Why? Well, though I would never be so crass or disrespectful as to discuss it with him, I suspect my father has gotten over whatever obsessions with sex that he may have had when he was a young man. He's 54 years old now. My father knows what he was motivated about and what he loves: my mother, being a father, and baseball. I'm pretty sure that's in order of importance, although baseball may take precedent over my brother and I, at least in October.[6] Sex is a lot like warfare tactics. You do it for a reason. If you forget why you use the tactics you engage in during war, you are never going to obtain your objective. If you forget why sex is your motivator, you end up retaining me.
Personally, I would rather lose a war.
Footnotes
1. Apologies and much gratitude to the late, great writer Raymond Carver, whose collection of short stories, What We Talk About When We Talk About Love inspired this title. Please do go read his work, especially his final collection of stories, Where I'm Calling From. Published just before Carver succumbed to cancer, this book remains the most amazing collection of short stories I have ever read. If that's no great justification for you, think about it this way: you waste your time reading these blogs, what's the harm in wasting a few hours reading actual published works.
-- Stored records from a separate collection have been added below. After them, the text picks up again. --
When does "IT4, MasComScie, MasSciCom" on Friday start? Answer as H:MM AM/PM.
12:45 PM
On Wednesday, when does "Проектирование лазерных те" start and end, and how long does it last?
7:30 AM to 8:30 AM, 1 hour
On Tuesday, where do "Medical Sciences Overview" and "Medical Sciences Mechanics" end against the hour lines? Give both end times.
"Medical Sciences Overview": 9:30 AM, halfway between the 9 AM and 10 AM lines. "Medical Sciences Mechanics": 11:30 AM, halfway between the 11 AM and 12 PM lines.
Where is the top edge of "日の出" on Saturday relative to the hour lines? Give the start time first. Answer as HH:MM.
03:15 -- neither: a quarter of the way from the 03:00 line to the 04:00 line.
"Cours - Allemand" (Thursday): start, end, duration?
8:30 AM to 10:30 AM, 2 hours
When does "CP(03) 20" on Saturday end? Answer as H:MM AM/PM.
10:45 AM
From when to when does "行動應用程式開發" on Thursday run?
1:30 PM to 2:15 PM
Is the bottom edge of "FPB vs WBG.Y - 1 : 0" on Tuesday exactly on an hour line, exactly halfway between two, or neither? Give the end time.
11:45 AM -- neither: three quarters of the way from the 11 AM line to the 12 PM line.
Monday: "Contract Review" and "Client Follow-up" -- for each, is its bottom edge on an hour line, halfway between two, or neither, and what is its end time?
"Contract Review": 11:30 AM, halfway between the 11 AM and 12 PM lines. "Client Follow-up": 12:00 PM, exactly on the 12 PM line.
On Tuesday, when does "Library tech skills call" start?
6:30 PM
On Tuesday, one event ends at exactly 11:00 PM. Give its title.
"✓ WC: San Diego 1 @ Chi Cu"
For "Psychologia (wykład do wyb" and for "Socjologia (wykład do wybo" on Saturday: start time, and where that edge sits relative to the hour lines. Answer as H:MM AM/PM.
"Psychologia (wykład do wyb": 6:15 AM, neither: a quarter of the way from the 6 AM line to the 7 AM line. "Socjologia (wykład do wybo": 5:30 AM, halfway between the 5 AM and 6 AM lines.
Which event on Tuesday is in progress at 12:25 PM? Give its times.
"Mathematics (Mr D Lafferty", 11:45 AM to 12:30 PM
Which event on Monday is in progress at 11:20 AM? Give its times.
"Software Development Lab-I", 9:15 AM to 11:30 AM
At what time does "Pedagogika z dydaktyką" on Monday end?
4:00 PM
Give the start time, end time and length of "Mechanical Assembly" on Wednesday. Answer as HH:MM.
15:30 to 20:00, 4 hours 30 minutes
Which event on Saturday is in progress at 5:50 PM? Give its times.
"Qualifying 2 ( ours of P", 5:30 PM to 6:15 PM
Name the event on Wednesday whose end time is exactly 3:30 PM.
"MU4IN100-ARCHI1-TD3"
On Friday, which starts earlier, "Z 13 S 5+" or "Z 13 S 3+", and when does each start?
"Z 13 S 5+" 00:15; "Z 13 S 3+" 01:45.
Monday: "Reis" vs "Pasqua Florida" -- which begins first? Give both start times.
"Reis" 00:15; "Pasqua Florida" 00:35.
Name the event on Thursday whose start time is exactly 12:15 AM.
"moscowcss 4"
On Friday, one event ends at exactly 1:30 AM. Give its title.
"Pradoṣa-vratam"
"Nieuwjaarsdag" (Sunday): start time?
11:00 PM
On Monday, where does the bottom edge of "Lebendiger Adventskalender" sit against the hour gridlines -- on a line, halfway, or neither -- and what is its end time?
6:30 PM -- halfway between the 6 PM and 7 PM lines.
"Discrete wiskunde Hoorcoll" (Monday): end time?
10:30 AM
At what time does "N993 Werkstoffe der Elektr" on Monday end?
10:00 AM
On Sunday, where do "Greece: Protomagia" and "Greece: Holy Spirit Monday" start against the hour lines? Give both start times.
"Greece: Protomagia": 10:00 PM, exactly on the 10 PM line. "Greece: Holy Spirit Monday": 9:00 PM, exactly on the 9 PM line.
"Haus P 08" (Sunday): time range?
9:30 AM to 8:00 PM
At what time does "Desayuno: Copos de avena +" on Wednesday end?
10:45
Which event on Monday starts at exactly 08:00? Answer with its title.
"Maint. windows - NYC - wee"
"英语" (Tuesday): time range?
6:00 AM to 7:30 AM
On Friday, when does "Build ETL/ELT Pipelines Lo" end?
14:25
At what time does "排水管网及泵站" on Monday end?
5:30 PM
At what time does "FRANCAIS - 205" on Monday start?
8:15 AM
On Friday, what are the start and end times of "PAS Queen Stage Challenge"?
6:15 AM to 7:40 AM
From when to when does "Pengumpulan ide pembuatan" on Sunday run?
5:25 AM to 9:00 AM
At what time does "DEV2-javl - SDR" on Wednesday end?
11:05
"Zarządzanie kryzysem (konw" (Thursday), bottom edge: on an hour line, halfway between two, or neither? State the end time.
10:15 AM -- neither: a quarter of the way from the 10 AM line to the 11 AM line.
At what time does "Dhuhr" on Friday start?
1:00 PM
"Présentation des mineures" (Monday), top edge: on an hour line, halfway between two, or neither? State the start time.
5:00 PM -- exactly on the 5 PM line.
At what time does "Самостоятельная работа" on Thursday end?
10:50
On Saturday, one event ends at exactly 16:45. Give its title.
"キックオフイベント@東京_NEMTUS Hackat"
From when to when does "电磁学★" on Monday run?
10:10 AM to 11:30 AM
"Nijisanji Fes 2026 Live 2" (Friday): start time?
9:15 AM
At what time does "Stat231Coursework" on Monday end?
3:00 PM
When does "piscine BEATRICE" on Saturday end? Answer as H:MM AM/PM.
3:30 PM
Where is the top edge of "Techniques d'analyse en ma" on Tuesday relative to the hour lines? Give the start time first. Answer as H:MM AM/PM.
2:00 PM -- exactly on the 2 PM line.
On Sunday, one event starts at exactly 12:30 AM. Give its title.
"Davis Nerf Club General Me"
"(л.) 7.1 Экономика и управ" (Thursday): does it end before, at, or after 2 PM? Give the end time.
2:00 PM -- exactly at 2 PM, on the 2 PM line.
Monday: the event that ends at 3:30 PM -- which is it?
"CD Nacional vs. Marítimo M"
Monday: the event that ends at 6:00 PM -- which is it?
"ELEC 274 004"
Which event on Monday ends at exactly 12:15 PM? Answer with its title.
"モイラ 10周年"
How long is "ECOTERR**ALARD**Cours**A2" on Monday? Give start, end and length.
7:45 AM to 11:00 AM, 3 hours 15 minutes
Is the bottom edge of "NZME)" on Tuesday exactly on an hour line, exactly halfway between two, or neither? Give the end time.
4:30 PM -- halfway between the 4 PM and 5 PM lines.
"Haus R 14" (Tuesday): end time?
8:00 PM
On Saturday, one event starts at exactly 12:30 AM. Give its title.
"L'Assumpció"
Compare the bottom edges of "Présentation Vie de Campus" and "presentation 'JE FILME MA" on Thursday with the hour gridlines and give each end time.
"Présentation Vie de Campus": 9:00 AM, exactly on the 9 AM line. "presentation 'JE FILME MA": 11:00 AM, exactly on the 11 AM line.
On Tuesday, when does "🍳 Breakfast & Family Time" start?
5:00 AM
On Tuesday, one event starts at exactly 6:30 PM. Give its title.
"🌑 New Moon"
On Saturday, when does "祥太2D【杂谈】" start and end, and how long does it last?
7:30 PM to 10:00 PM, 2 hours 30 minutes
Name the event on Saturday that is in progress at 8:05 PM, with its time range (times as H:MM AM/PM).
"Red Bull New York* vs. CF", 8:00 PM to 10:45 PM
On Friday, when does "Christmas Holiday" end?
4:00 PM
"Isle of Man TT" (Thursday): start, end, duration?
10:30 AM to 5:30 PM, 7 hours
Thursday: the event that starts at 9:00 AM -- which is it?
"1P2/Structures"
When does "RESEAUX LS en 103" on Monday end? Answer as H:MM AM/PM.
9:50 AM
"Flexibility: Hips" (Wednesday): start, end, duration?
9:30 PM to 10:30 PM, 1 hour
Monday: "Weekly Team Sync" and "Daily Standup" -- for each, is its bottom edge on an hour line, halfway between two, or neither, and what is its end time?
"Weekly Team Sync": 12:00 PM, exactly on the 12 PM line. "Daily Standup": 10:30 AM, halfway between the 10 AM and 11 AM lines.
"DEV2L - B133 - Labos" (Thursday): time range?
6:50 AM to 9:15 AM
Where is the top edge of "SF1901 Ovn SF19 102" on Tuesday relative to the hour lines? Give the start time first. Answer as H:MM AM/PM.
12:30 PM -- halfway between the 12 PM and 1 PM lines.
2. I will never discuss clients by name or initials. Litigants will always be called: "The Judge," "the client," the "husband," the "father," the "wife," the "mother," the "adverse client," or the "adversary."
3. The Soviets, perhaps better than any other nation that practiced espionage, understood the power of sex as a motivator.
4. Please don't be offended about this discussion of sex. This, if you are interested at all in what sort of law I do, is what I do. I deal with sex and all its repercussions. I deal with other things too, but somehow it always seems to come back to this.
5. I litigate and try to stop domestic violence, and I end unhappy situations. I become a social enemy. Hitmen and vicious killers like Al Capone are made into legends. Go figure.
6. "Hey Dad?"
"Mmm-hmm?"
"I don't think Flounder [my affectionate {honest} nickname for my brother] is feeling too good."
"Is he bleeding?"
"No"
"Okay, the game will be over in four innings. He'll be fine."